Lauded throughout the English-speaking world as a heroine (see 1746: Flora MacDonald helps Bonnie Prince Charlie escape) Flora MacDonald found life as the wife of a not very competent farmer to be a struggle, particularly with seven children to bring up.
In 1773, Flora and her husband were visited by the great English writer Dr Johnson, who was on his tour of the Hebrides (for a Gallic, as opposed to Gaelic, view of this trip see: 1764: Boswell gets Voltaire out of bed). Being a staunch Tory with Jacobite sympathies, Johnson was predisposed to adore Flora, and indeed it was rumoured that in 1745-1746 Johnson had taken part in the Jacobite rising in some way (it is not likely that he did). Boswell and Johnson arrived at the Kingsburgh house of Allan and Flora, where Flora welcomed them: Boswell admired Allan (“a gallant highlander”) and was captivated by the 51-year-old Flora, as most men were: “here appeared the lady of the house, the celebrated Miss Flora MacDonald. She is a little woman, of a genteel appearance, and uncommonly mild and well bred. To see Dr Samuel Johnson, the great champion of the English Tories, salute Miss Flora MacDonald in the isle of Sky [sic], was a striking sight; for though somewhat congenial in their notions, it was very improbable they should meet here.” With great charm, she told Johnson (then in his mid-sixties) that she had heard that Boswell was travelling to Skye, and had “a young English buck with him”.

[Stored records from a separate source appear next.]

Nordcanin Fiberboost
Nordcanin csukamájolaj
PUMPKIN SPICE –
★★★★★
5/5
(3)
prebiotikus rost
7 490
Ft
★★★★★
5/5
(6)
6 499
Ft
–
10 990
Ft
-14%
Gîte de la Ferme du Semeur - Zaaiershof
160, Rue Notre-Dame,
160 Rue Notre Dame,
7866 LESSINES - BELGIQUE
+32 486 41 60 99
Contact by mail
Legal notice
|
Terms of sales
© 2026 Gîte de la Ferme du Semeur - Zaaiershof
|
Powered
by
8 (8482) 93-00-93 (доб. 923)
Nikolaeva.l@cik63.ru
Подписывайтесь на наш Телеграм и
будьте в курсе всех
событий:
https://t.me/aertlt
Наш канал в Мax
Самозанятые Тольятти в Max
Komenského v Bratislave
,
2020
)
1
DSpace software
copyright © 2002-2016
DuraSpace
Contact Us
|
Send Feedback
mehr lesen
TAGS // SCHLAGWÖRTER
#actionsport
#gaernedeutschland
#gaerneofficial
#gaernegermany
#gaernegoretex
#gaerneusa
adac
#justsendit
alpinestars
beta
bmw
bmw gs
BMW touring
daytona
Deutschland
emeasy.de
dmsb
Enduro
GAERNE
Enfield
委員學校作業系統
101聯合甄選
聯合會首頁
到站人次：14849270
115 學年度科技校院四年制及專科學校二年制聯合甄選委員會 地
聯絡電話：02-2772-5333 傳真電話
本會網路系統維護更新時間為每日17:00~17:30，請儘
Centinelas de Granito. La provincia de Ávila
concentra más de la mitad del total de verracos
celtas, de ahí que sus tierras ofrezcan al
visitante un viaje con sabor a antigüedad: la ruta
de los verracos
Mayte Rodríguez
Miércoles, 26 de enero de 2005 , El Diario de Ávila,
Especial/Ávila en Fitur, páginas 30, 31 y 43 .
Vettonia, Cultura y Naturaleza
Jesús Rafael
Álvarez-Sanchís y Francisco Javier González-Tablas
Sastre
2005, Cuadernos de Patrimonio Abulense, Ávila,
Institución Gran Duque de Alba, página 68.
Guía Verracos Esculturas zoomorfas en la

Johnson was accorded the honour of sleeping in the bed Prince Charlie had slept in the night he stayed at Kingsburgh in 1746. Boswell noted: “To see Dr Samuel Johnson lying in that bed, in the isle of Sky, in the house of Miss Flora MacDonald, struck me with such a group of ideas as it is not easy for words to describe, as they passed through the mind. He smiled and said, ‘I have had no ambitious thoughts in it’.”
What Happened Next
In 1774, Flora and Allan emigrated to North Carolina, and when the American Revolution broke out they raised Highlanders to fight for George III. Both Allan and Flora, like most Loyalists, suffered much hardship after the rebels won, and they returned to Skye, where Flora died in 1790, aged 68. Dr Johnson said of her that her name “will be mentioned in history, and if courage and fidelity be virtues, mentioned with honour.’